A 2014 Public Health England report [PDF] includes key evidence that education and health (both mental and physical) are closely linked, perhaps best summed up in the Chief Medical Officer᾿s verdict that promoting salubrity in schools, “Creates a virtuous circle, reinforcing children’s attainment and achievement that in turn improves their wellbeing, enabling children to thrive and achieve their full potential”. Essentially, happier children learn better.
The DfE too recognises link between wellbeing and attainment. Its own ‘Mental Health and Behaviour’ departmental advice for school staff [PDF] acknowledges the need for schools to help their pupils succeed by, “Supporting them to be resilient and mentally healthy”. It also says that this relationship works both ways – that one way to promote students᾿ mental health is to instil “an ethos of setting high expectations of attainment for all pupils”.
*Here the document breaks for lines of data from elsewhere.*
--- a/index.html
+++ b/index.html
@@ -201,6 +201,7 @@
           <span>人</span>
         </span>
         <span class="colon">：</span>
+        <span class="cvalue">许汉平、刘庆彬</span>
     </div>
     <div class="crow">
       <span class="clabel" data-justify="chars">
But while the evidence may be that happier pupils perform better academically, there are those – Ian Morris among them – who caution against using this as justification for any action. “People make claims about increased attainment and improved pupil behaviour and reduced anxiety and depression, and I’m sure those claims are legitimate,” he says. “But I’d hesitate to say you should introduce a wellbeing programme because it will give you better exam results or improved attendance. Do it because it’s the right thing to do.”
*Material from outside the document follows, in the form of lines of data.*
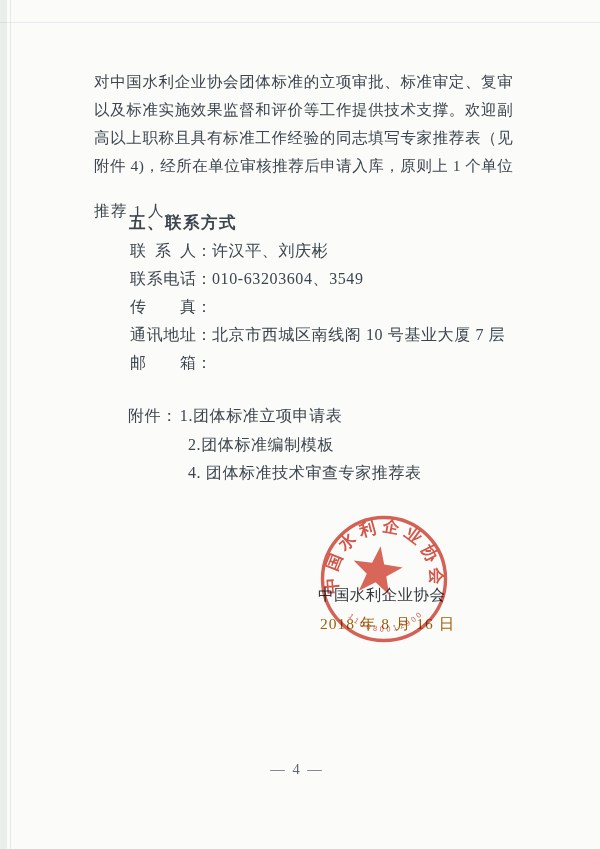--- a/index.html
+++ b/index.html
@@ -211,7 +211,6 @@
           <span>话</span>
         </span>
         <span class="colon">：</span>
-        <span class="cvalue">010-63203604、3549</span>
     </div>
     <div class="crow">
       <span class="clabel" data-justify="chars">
If the point is to help children find contentment and satisfaction outside of school, perhaps educational attainment should not be the priority. After all, when Lord Richard Layard and colleagues at the London School of Economics looked at what leads to a happy, successful life (however abstract ‘happy and ‘successful’ may be), they found that educational achievement was the worst predictor of all [PDF], with almost no correlation between the two. The best predictor? Levels of wellbeing as children.
Dr Poppy Nash explains what aspects of today’s world of culture, technology and education can affect children’s mental health, and why they need to be aware of them…
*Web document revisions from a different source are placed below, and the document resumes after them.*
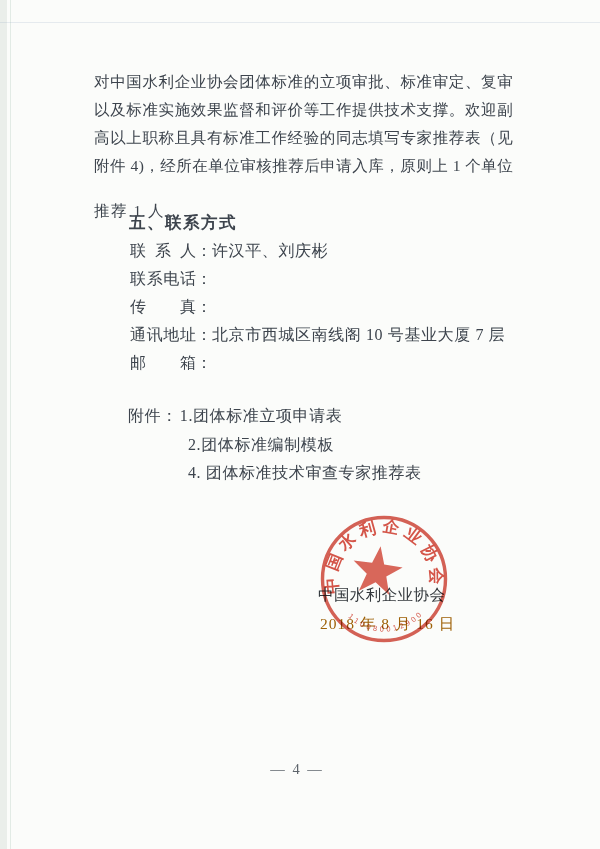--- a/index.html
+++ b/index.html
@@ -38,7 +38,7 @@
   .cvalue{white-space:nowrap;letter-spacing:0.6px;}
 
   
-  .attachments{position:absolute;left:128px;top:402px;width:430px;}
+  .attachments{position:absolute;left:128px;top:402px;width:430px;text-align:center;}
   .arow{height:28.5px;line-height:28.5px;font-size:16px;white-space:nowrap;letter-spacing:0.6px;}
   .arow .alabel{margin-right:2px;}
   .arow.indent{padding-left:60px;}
The huge influence of social media is new territory – children’s lives face constant online accountability. Eriksson’s psychological research shows the importance of developing not just a public self, but a private self; a sense of who we are that we draw on in times of crisis. But if their whole lives are out in the open, children don’t have a chance to develop that private self.
Best of unfriends
Schools are doing well in de-stigmatising and demystifying mental health, so children don’t feel they need to hide it. But at the same time, there’s a lot of information online – with eating disorders, for example – on how to resist help. It’s a network or community that reinforces the behaviour, so that the young person actually wants that identity, which is really concerning.
Boys don’t cry
Gender difference becomes more evident with age, with boys more likely to externalise their problems, perhaps through destructive behaviour, while girls internalise, leading to things like anxiety and self harm. Schools need to acknowledge gender differences, even from primary age, to equip boys and girls to be best able to cope.